**Records taken from a dataset**
•••
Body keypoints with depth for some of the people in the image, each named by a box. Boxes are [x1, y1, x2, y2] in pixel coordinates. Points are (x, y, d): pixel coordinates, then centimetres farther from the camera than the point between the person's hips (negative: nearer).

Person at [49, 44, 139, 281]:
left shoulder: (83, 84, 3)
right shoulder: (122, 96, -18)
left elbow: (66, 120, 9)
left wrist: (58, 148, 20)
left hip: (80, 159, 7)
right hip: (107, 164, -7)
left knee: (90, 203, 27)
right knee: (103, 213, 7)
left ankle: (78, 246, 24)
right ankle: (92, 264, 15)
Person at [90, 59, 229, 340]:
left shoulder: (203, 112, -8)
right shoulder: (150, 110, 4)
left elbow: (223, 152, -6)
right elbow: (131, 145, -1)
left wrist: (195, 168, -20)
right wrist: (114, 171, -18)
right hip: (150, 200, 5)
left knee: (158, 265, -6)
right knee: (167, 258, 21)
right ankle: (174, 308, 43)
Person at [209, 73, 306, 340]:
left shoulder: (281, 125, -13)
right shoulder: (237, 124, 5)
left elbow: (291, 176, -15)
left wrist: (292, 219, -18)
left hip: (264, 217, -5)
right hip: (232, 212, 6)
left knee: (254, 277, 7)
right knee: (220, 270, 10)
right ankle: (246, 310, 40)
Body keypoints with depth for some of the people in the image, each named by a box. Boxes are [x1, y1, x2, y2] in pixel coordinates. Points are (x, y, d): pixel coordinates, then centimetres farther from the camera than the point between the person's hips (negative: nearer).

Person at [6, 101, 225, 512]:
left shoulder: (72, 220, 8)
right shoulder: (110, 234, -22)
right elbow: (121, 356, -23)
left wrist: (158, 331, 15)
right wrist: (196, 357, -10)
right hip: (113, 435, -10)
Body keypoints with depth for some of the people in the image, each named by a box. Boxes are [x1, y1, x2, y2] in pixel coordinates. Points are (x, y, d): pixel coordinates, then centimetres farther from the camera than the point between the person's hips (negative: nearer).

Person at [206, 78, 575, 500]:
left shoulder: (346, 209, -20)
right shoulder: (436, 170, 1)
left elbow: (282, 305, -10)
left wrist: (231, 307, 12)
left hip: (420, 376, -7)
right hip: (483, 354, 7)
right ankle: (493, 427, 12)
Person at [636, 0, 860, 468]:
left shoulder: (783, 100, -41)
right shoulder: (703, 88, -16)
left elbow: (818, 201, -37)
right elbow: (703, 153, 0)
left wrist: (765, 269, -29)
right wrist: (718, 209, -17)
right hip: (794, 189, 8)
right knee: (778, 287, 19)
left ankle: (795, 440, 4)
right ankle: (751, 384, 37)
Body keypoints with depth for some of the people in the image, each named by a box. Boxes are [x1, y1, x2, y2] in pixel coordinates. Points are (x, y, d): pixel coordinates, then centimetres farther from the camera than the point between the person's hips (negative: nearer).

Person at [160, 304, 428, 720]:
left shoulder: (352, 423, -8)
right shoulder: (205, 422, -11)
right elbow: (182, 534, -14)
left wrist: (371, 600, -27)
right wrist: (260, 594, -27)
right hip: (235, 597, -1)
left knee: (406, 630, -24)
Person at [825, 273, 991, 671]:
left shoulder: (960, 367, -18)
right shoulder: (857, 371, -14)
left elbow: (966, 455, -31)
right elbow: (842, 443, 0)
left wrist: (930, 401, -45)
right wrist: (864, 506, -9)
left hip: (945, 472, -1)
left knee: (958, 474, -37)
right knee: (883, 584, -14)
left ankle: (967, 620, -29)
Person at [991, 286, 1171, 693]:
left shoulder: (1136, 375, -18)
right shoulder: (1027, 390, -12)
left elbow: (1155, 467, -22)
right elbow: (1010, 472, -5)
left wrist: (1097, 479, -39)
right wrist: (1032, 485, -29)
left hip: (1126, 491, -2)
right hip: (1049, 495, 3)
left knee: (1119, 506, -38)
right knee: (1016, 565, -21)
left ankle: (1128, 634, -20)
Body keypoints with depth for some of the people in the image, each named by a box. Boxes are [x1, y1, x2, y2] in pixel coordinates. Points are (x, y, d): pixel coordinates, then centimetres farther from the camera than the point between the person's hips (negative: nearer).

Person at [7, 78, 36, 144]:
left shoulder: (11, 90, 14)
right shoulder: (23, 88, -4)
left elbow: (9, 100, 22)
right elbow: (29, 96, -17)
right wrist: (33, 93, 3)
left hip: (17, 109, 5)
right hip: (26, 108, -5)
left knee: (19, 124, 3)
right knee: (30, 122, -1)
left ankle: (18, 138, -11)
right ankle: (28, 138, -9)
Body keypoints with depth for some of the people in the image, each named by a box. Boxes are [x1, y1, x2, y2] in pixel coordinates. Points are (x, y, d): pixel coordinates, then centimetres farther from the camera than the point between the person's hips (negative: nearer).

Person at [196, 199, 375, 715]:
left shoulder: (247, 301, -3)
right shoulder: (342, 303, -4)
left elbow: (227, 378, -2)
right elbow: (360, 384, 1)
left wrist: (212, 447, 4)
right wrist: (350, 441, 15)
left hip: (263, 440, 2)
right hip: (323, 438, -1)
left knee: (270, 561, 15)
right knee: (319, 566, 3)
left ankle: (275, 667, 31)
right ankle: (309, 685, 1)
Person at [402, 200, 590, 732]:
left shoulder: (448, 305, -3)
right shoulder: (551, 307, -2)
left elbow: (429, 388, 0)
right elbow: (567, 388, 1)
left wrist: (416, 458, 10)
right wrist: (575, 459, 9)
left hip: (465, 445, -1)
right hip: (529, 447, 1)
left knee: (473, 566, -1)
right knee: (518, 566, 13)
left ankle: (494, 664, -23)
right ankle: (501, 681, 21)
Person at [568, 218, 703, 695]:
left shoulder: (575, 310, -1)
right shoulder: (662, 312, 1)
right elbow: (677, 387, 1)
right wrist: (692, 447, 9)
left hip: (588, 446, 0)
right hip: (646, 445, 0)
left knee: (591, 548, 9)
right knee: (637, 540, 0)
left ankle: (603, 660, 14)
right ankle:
•••
**Task item**
Switch every "Person at" in the lines to "Figure at" and reproduce all the lines with nothing else altered.

**Exercise response**
Body keypoints with depth for some of the people in the image, each named by a box. Boxes are [x1, y1, x2, y2] in pixel coordinates. Points are (x, y, d): pixel coordinates, then centimetres farther from the camera than the point between the person's hips (negative: nearer).

Figure at [49, 44, 139, 281]:
left shoulder: (83, 84, 3)
right shoulder: (122, 96, -18)
left elbow: (66, 120, 9)
left wrist: (58, 148, 20)
left hip: (80, 159, 7)
right hip: (107, 164, -7)
left knee: (90, 203, 27)
right knee: (103, 213, 7)
left ankle: (78, 246, 24)
right ankle: (92, 264, 15)
Figure at [90, 59, 229, 340]:
left shoulder: (203, 112, -8)
right shoulder: (150, 110, 4)
left elbow: (223, 152, -6)
right elbow: (131, 145, -1)
left wrist: (195, 168, -20)
right wrist: (114, 171, -18)
right hip: (150, 200, 5)
left knee: (158, 265, -6)
right knee: (167, 258, 21)
right ankle: (174, 308, 43)
Figure at [209, 73, 306, 340]:
left shoulder: (281, 125, -13)
right shoulder: (237, 124, 5)
left elbow: (291, 176, -15)
left wrist: (292, 219, -18)
left hip: (264, 217, -5)
right hip: (232, 212, 6)
left knee: (254, 277, 7)
right knee: (220, 270, 10)
right ankle: (246, 310, 40)
Body keypoints with depth for some of the people in the image, each named by a box. Boxes are [x1, y1, x2, y2] in pixel coordinates. Points are (x, y, d): pixel coordinates, then centimetres farther from the camera than the point between the person's hips (negative: nearer).

Figure at [6, 101, 225, 512]:
left shoulder: (72, 220, 8)
right shoulder: (110, 234, -22)
right elbow: (121, 356, -23)
left wrist: (158, 331, 15)
right wrist: (196, 357, -10)
right hip: (113, 435, -10)
Body keypoints with depth for some of the people in the image, each named by a box. Boxes are [x1, y1, x2, y2] in pixel coordinates. Points are (x, y, d): pixel coordinates, then centimetres farther from the camera than the point between the person's hips (negative: nearer).

Figure at [206, 78, 575, 500]:
left shoulder: (346, 209, -20)
right shoulder: (436, 170, 1)
left elbow: (282, 305, -10)
left wrist: (231, 307, 12)
left hip: (420, 376, -7)
right hip: (483, 354, 7)
right ankle: (493, 427, 12)
Figure at [636, 0, 860, 468]:
left shoulder: (783, 100, -41)
right shoulder: (703, 88, -16)
left elbow: (818, 201, -37)
right elbow: (703, 153, 0)
left wrist: (765, 269, -29)
right wrist: (718, 209, -17)
right hip: (794, 189, 8)
right knee: (778, 287, 19)
left ankle: (795, 440, 4)
right ankle: (751, 384, 37)
Body keypoints with depth for some of the people in the image, each named by a box. Boxes are [x1, y1, x2, y2] in pixel coordinates. Points are (x, y, d): pixel coordinates, then centimetres farther from the camera than the point between the person's hips (negative: nearer).

Figure at [160, 304, 428, 720]:
left shoulder: (352, 423, -8)
right shoulder: (205, 422, -11)
right elbow: (182, 534, -14)
left wrist: (371, 600, -27)
right wrist: (260, 594, -27)
right hip: (235, 597, -1)
left knee: (406, 630, -24)
Figure at [825, 273, 991, 671]:
left shoulder: (960, 367, -18)
right shoulder: (857, 371, -14)
left elbow: (966, 455, -31)
right elbow: (842, 443, 0)
left wrist: (930, 401, -45)
right wrist: (864, 506, -9)
left hip: (945, 472, -1)
left knee: (958, 474, -37)
right knee: (883, 584, -14)
left ankle: (967, 620, -29)
Figure at [991, 286, 1171, 693]:
left shoulder: (1136, 375, -18)
right shoulder: (1027, 390, -12)
left elbow: (1155, 467, -22)
right elbow: (1010, 472, -5)
left wrist: (1097, 479, -39)
right wrist: (1032, 485, -29)
left hip: (1126, 491, -2)
right hip: (1049, 495, 3)
left knee: (1119, 506, -38)
right knee: (1016, 565, -21)
left ankle: (1128, 634, -20)
Body keypoints with depth for some of the people in the image, each named by a box. Boxes are [x1, y1, x2, y2] in pixel coordinates. Points are (x, y, d): pixel coordinates, then centimetres farther from the camera than the point between the person's hips (negative: nearer).

Figure at [7, 78, 36, 144]:
left shoulder: (11, 90, 14)
right shoulder: (23, 88, -4)
left elbow: (9, 100, 22)
right elbow: (29, 96, -17)
right wrist: (33, 93, 3)
left hip: (17, 109, 5)
right hip: (26, 108, -5)
left knee: (19, 124, 3)
right knee: (30, 122, -1)
left ankle: (18, 138, -11)
right ankle: (28, 138, -9)
Body keypoints with depth for some of the people in the image, each named by a box. Boxes are [x1, y1, x2, y2] in pixel coordinates. Points are (x, y, d): pixel coordinates, then centimetres farther from the camera than the point between the person's hips (negative: nearer).

Figure at [196, 199, 375, 715]:
left shoulder: (247, 301, -3)
right shoulder: (342, 303, -4)
left elbow: (227, 378, -2)
right elbow: (360, 384, 1)
left wrist: (212, 447, 4)
right wrist: (350, 441, 15)
left hip: (263, 440, 2)
right hip: (323, 438, -1)
left knee: (270, 561, 15)
right knee: (319, 566, 3)
left ankle: (275, 667, 31)
right ankle: (309, 685, 1)
Figure at [402, 200, 590, 732]:
left shoulder: (448, 305, -3)
right shoulder: (551, 307, -2)
left elbow: (429, 388, 0)
right elbow: (567, 388, 1)
left wrist: (416, 458, 10)
right wrist: (575, 459, 9)
left hip: (465, 445, -1)
right hip: (529, 447, 1)
left knee: (473, 566, -1)
right knee: (518, 566, 13)
left ankle: (494, 664, -23)
right ankle: (501, 681, 21)
Figure at [568, 218, 703, 695]:
left shoulder: (575, 310, -1)
right shoulder: (662, 312, 1)
right elbow: (677, 387, 1)
right wrist: (692, 447, 9)
left hip: (588, 446, 0)
right hip: (646, 445, 0)
left knee: (591, 548, 9)
right knee: (637, 540, 0)
left ankle: (603, 660, 14)
right ankle:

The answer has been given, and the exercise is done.